This article originally appeared in the Financial Post. Below is an excerpt from the article, which can be read in full here.
By Philip Cross, July 22, 2022
On Monday the federal government initiated a consultation on whether to use a cap-and-trade or a carbon tax to reduce emissions from Canada’s oil and gas sector by 40 per cent by 2030 — eight years from now. The industry is being asked to slash emissions more than the 30 per cent national target by either paying more than the existing tax on carbon or by lowering its production, which hardly seems what the world needs as it faces a growing energy shortage.
The federal government’s singling-out the oil and gas sector for outsized emissions reductions may have a silver lining, however. There is growing recognition in the business sector, if not yet in government, that decarbonizing our fossil-fuel supplies is a cheaper and more efficient way to lower emissions than decarbonizing their consumption. The latter involves overhauling the trillions of dollars of capital stock invested in our existing “mines, oil and gas fields, thermal power stations, hydroelectric dams, pipeline networks, ports, refineries, iron and steel mills, aluminum smelters, fertilizer plants, railroads, multilane highways, airports, skyscraper-dominated downtowns, and extensive suburbia” in the words of environmental scientist Vaclav Smil.
Moreover, decarbonizing oil and gas will be necessary even in a net-zero future since some uses of fossil fuels cannot reasonably be expected to disappear (notably their widespread use as a raw material in manufacturing everything from clothing to plastics). This is why the International Energy Agency expects fossil fuel production to still be a substantial 24 million barrels a day in its net-zero scenario for 2050.

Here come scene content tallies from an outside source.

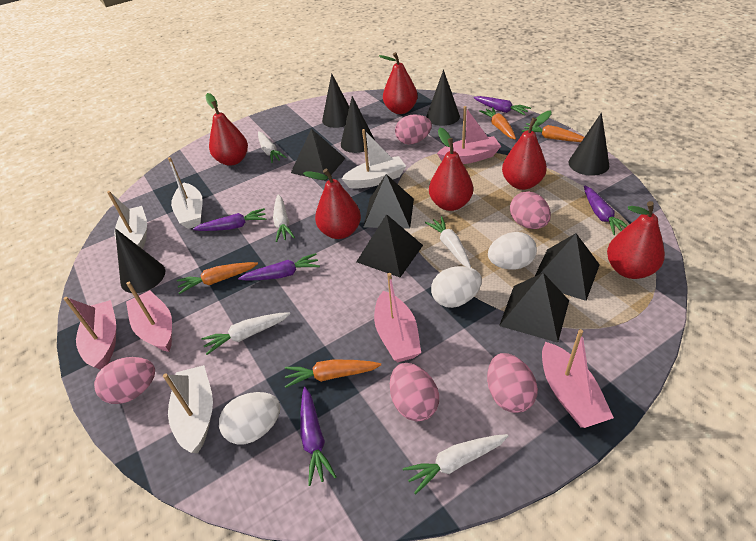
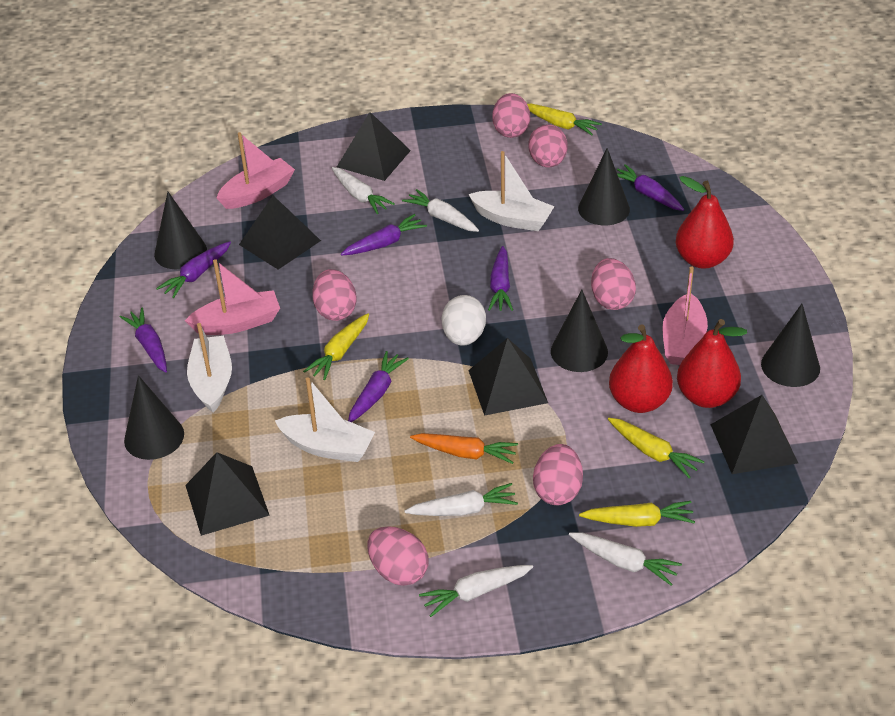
orange carrot: [177,262,258,294] [285,359,381,388] [479,107,516,139] [522,123,584,142] = 4 -> [410,433,518,464] = 1
pink boat: [64,297,116,370] [126,282,172,352] [374,273,421,362] [437,106,501,164] [542,329,614,428] = 5 -> [185,259,280,335] [217,132,295,209] [662,266,708,365] = 3
pink egg: [94,357,155,404] [390,363,439,421] [395,114,432,144] [487,353,538,413] [510,192,551,229] = 5 -> [312,269,357,321] [367,526,428,586] [492,93,530,138] [528,125,568,168] [533,444,583,505] [591,258,636,310] = 6
purple carrot: [193,208,267,231] [238,253,320,281] [300,387,336,486] [474,96,531,115] [584,185,627,235] = 5 -> [120,308,167,373] [156,242,231,298] [341,214,427,255] [348,351,409,422] [488,246,513,311] [617,164,684,211] = 6
red pear: [206,93,248,166] [303,168,361,239] [379,52,418,114] [429,128,473,211] [502,111,552,190] [607,201,665,279] = 6 -> [609,324,673,413] [676,176,734,269] [677,319,747,408] = 3
white boat: [107,191,147,249] [163,365,213,453] [168,157,203,229] [341,129,406,189] = 4 -> [187,323,232,413] [275,377,375,462] [468,151,555,231] = 3
white egg: [219,392,280,444] [431,266,482,308] [488,232,537,270] = 3 -> [442,295,486,346] = 1
yellow carrot: none = 0 -> [303,313,369,380] [527,104,602,135] [579,501,695,527] [608,418,705,478] = 4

Lowering emissions from oil and gas production will be costly. Some reductions, such as eliminating methane, are relatively easy, which is why the government expects them to fall 75 per cent by 2030. Other reductions involving carbon capture and sequestration will require billions of dollars of investment to capture emissions and ship them by pipeline to be buried underground. More investment will also be needed if small modular nuclear reactors replace the natural gas currently being used to melt the bitumen of in situ oilsands operations.
The fact that decarbonizing fossil fuels rather than re-tooling our whole society to shift away from using fossil fuels would save trillions of dollars makes it attractive for governments to subsidize these efforts, either through direct grants or tax credits, as both the Alberta and federal governments proposed in their spring budgets.